ABOUT THIS TASK:
In the listing below, find the line holding "the vulnerability assessments" and the line holding "Completes the restore". Write out those two lines and all lines between, exactly, and nothing more.

DATA SHOWN:
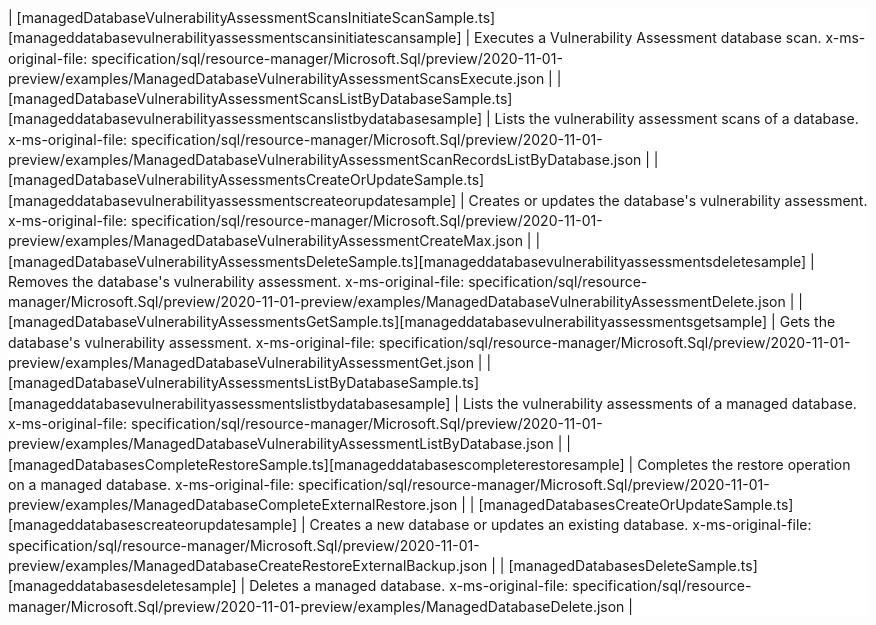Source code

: | [managedDatabaseVulnerabilityAssessmentScansInitiateScanSample.ts][manageddatabasevulnerabilityassessmentscansinitiatescansample]                                                                                 | Executes a Vulnerability Assessment database scan. x-ms-original-file: specification/sql/resource-manager/Microsoft.Sql/preview/2020-11-01-preview/examples/ManagedDatabaseVulnerabilityAssessmentScansExecute.json                                                                                                                                                                                               |
| [managedDatabaseVulnerabilityAssessmentScansListByDatabaseSample.ts][manageddatabasevulnerabilityassessmentscanslistbydatabasesample]                                                                             | Lists the vulnerability assessment scans of a database. x-ms-original-file: specification/sql/resource-manager/Microsoft.Sql/preview/2020-11-01-preview/examples/ManagedDatabaseVulnerabilityAssessmentScanRecordsListByDatabase.json                                                                                                                                                                             |
| [managedDatabaseVulnerabilityAssessmentsCreateOrUpdateSample.ts][manageddatabasevulnerabilityassessmentscreateorupdatesample]                                                                                     | Creates or updates the database's vulnerability assessment. x-ms-original-file: specification/sql/resource-manager/Microsoft.Sql/preview/2020-11-01-preview/examples/ManagedDatabaseVulnerabilityAssessmentCreateMax.json                                                                                                                                                                                         |
| [managedDatabaseVulnerabilityAssessmentsDeleteSample.ts][manageddatabasevulnerabilityassessmentsdeletesample]                                                                                                     | Removes the database's vulnerability assessment. x-ms-original-file: specification/sql/resource-manager/Microsoft.Sql/preview/2020-11-01-preview/examples/ManagedDatabaseVulnerabilityAssessmentDelete.json                                                                                                                                                                                                       |
| [managedDatabaseVulnerabilityAssessmentsGetSample.ts][manageddatabasevulnerabilityassessmentsgetsample]                                                                                                           | Gets the database's vulnerability assessment. x-ms-original-file: specification/sql/resource-manager/Microsoft.Sql/preview/2020-11-01-preview/examples/ManagedDatabaseVulnerabilityAssessmentGet.json                                                                                                                                                                                                             |
| [managedDatabaseVulnerabilityAssessmentsListByDatabaseSample.ts][manageddatabasevulnerabilityassessmentslistbydatabasesample]                                                                                     | Lists the vulnerability assessments of a managed database. x-ms-original-file: specification/sql/resource-manager/Microsoft.Sql/preview/2020-11-01-preview/examples/ManagedDatabaseVulnerabilityAssessmentListByDatabase.json                                                                                                                                                                                     |
| [managedDatabasesCompleteRestoreSample.ts][manageddatabasescompleterestoresample]                                                                                                                                 | Completes the restore operation on a managed database. x-ms-original-file: specification/sql/resource-manager/Microsoft.Sql/preview/2020-11-01-preview/examples/ManagedDatabaseCompleteExternalRestore.json                                                                                                                                                                                                       |
| [managedDatabasesCreateOrUpdateSample.ts][manageddatabasescreateorupdatesample]                                                                                                                                   | Creates a new database or updates an existing database. x-ms-original-file: specification/sql/resource-manager/Microsoft.Sql/preview/2020-11-01-preview/examples/ManagedDatabaseCreateRestoreExternalBackup.json                                                                                                                                                                                                  |
| [managedDatabasesDeleteSample.ts][manageddatabasesdeletesample]                                                                                                                                                   | Deletes a managed database. x-ms-original-file: specification/sql/resource-manager/Microsoft.Sql/preview/2020-11-01-preview/examples/ManagedDatabaseDelete.json                                                                                                                                                                                                                                                   |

THE COMPLETED TASK:
| [managedDatabaseVulnerabilityAssessmentsListByDatabaseSample.ts][manageddatabasevulnerabilityassessmentslistbydatabasesample]                                                                                     | Lists the vulnerability assessments of a managed database. x-ms-original-file: specification/sql/resource-manager/Microsoft.Sql/preview/2020-11-01-preview/examples/ManagedDatabaseVulnerabilityAssessmentListByDatabase.json                                                                                                                                                                                     |
| [managedDatabasesCompleteRestoreSample.ts][manageddatabasescompleterestoresample]                                                                                                                                 | Completes the restore operation on a managed database. x-ms-original-file: specification/sql/resource-manager/Microsoft.Sql/preview/2020-11-01-preview/examples/ManagedDatabaseCompleteExternalRestore.json                                                                                                                                                                                                       |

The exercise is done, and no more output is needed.